Однако, когда я посулил канцлеру десять сороков соболей, дело сладилось. Королевские зодчие, кои следили за каменной каплицей, где погребены были Шуйские, достали все три гроба из подпола и отдали нам честно. Король прислал атлас золотный, да золотные же кружева кованые, да серебряные гвозди, да бархат зеленый. И когда проехали мы село Ездовы, то у Варшавского посада встречали нас, послов, стольники и иные многие люди с великой честью. А уж как въезжали мы в Москву, того я и на смертном одре не забуду.
Проестев прослезился, атласным рукавом смахнул слезу.
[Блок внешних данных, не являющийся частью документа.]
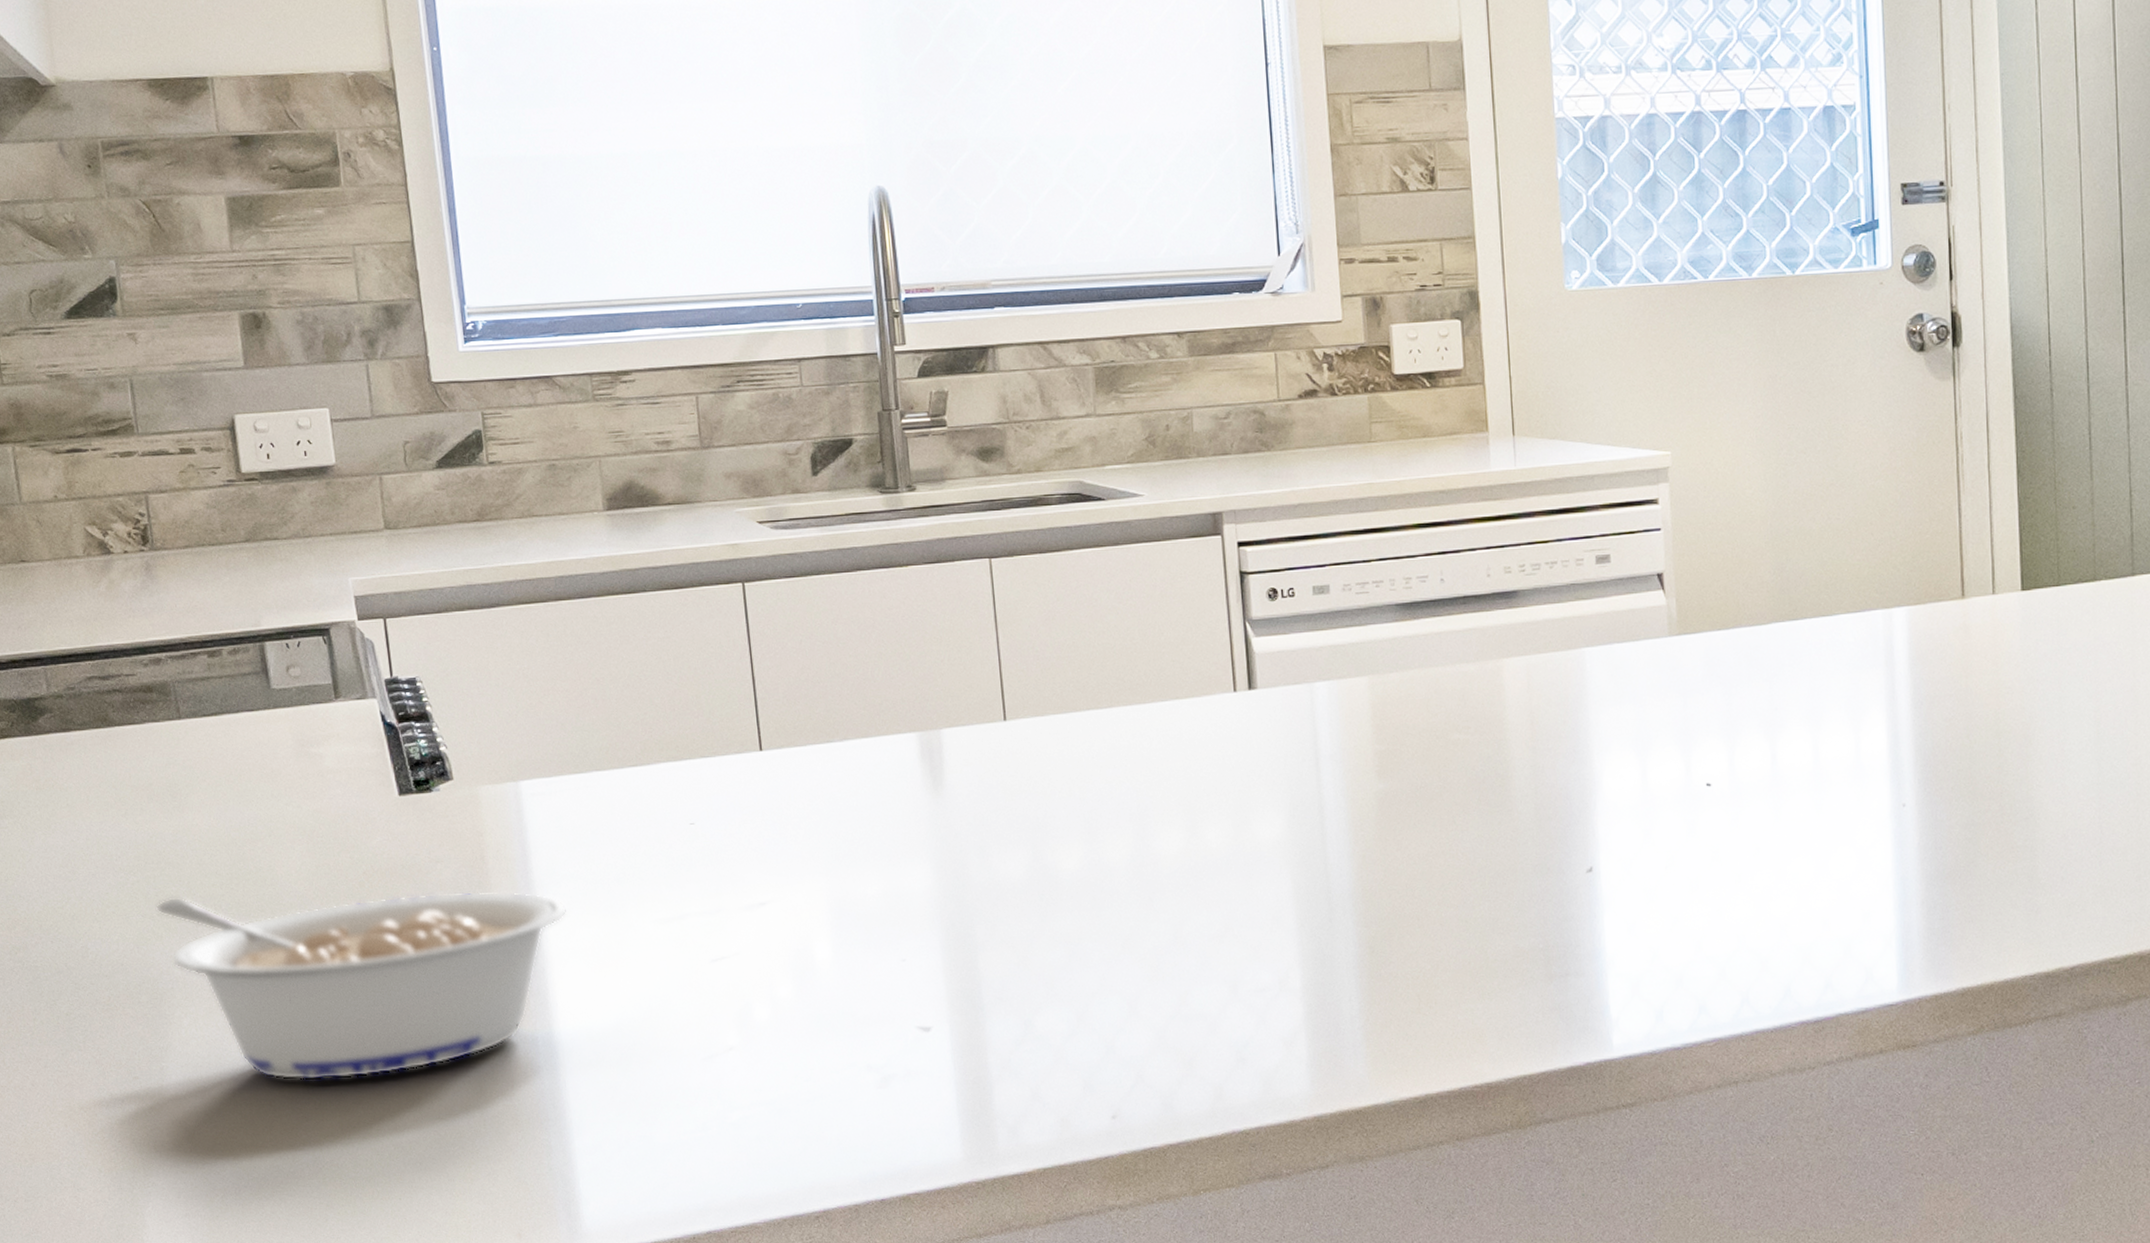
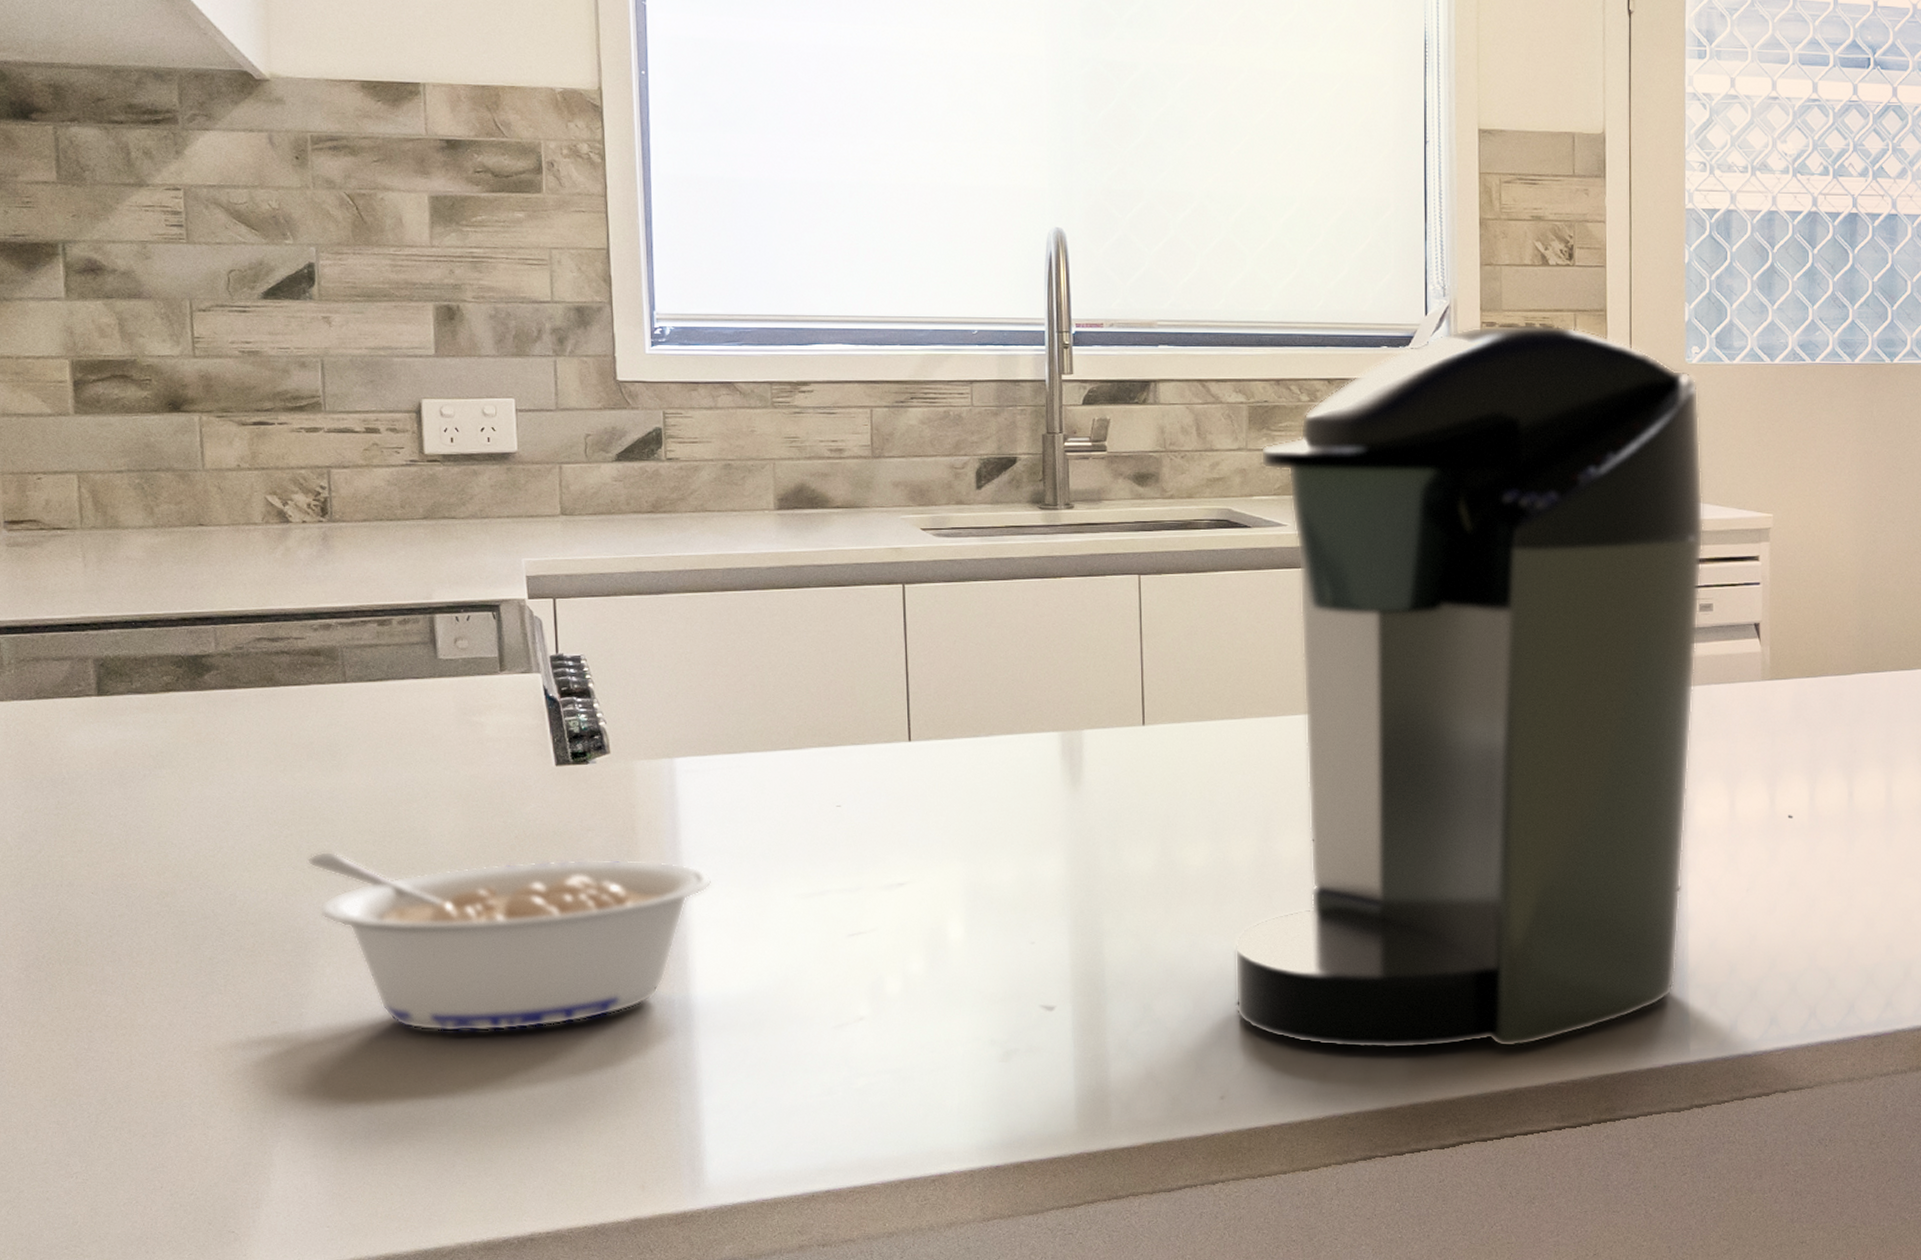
coffee maker: none [1110,256,1597,1058] -> present [1235,323,1705,1049]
— За то тебя, Степан Матвеевич, великий государь и окольничеством пожаловал, — ввернул словцо хозяин дома.
— Пожаловал, — с важностью подтвердил Проестев. — Дай бог ему, государю, многих лет да доброго здравия.
— Дай бог, дай бог, — тотчас же откликнулись все сидевшие в застолье.
Проестев встал, повернувшись к образам, широко перекрестился. Встали и все другие, также истово осеняя себя крестным знамением.
В конце обеда, когда окольничий вконец опьянел и в который уж раз пытался поцеловать хлебосольного хозяина, Тимоша спросил:
— А правда ли, господине Степан Матвеевич, будто у царя Василия Ивановича в Польской земле народился сын и того царского сына паны-рада от народа прячут для некоего умышления?
Проестев, пьяно улыбаясь, приложил палец к губам:
— Т-с-с, вьюнош. Тайна сия велика есть. Слышал и я такое, да никому не говорил. — Проестев замолчал, уронив голову на руки. — А потому не говорил, что боюсь. И ты бойся, а то быть тебе на дыбе.
Проестев и Патрикеев, возвратившись в Москву, не успели и в бане помыться, как объявились у них во дворах малые служилые люди с наказом идти обоим в Посольский приказ.
…Поправив очки, думный дьяк Федор Федорович Лихачев вычитывал Патрикееву и Проестеву:
— «А то наше великое государево дело делал ты, Степка Проестев, и ты, Ивашка Патрикеев, не по нашему государеву наказу. Вам, холопишкам нашим, указано было ради того нашего дела радеть и промышлять всякими мерами, уговаривать и дарить кого надобно, а вы, Степка да Ивашка, услышавши первый отказ от королевских думных людей, с нами не обославшись, из Датской земли уехали. А вам, холопишкам нашим, для нашего государева дела казны и соболей было давано довольно. А вы, Степка да Ивашка, ту казну и соболей раздавали для своей чести, а не для нашего дела.
С ближними королевскими людьми о деле нашем говорили самыми короткими словами, что вам никак не пристало, многих самых надобных дел не говорили и ближним королевским людям во многих статьях были безответны. И за то, что вы, Степка да Ивашка, дела нашего в Датской земле не делали и казну нашу государскую и рухлядь мягкую раздавали бездельно, мы, царь, государь и великий князь…» — Лихачев строго посмотрел сквозь очки, быстро пробормотал: — Ну, тут дальше титул. — И продолжал: — «…наложили на вас нашу опалу и нашим государевым людям велели взыскать на вас, Степке и Ивашке, протори и убытки, что вашим нерадением в Датской земле нам учинены».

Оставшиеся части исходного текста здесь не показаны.